- **EXERCISE REQUIREMENTS**
From the line that has "35: (333, 33)" down to the last line of the data below, set down every line exactly, but none of the pictures.

(Records contained in a dataset)
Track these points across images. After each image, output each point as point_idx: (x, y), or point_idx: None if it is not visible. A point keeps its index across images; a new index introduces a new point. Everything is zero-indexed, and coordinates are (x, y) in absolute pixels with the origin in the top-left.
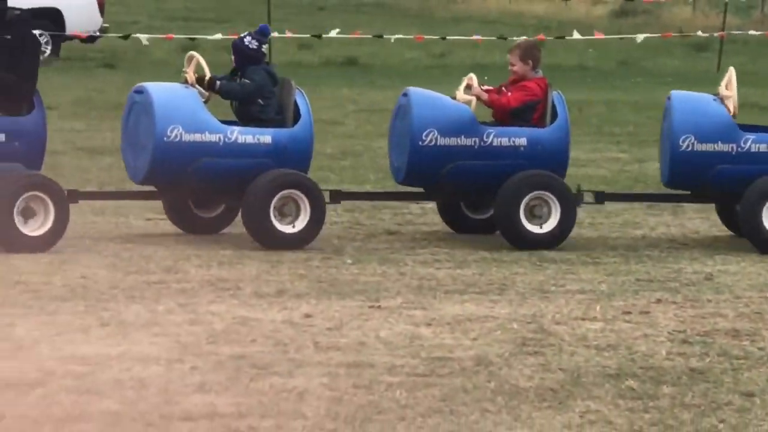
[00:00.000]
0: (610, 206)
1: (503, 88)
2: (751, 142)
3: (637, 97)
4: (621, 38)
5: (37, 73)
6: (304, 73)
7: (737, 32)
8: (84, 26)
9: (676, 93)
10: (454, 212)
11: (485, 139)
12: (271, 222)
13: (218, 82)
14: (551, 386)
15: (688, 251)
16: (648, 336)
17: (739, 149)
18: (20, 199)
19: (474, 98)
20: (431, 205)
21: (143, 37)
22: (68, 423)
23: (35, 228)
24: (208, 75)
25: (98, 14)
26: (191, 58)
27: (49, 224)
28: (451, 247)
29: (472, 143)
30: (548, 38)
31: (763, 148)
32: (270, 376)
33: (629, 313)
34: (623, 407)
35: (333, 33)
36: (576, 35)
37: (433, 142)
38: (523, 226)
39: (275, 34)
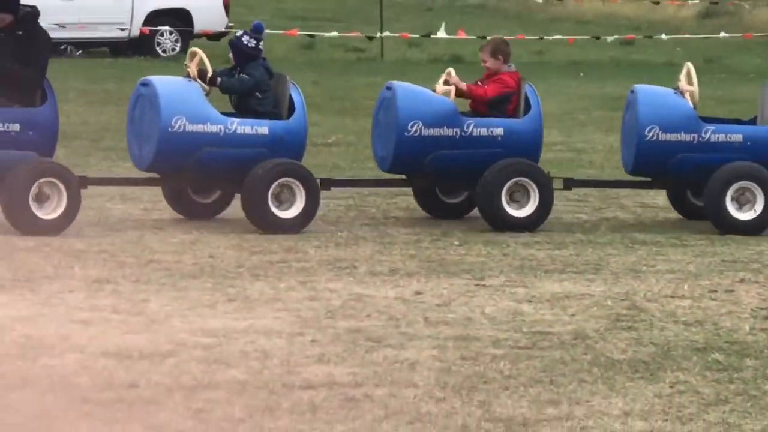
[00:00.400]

- **TASK RESPONSE**
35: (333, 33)
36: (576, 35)
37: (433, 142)
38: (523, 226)
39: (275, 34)
[00:00.400]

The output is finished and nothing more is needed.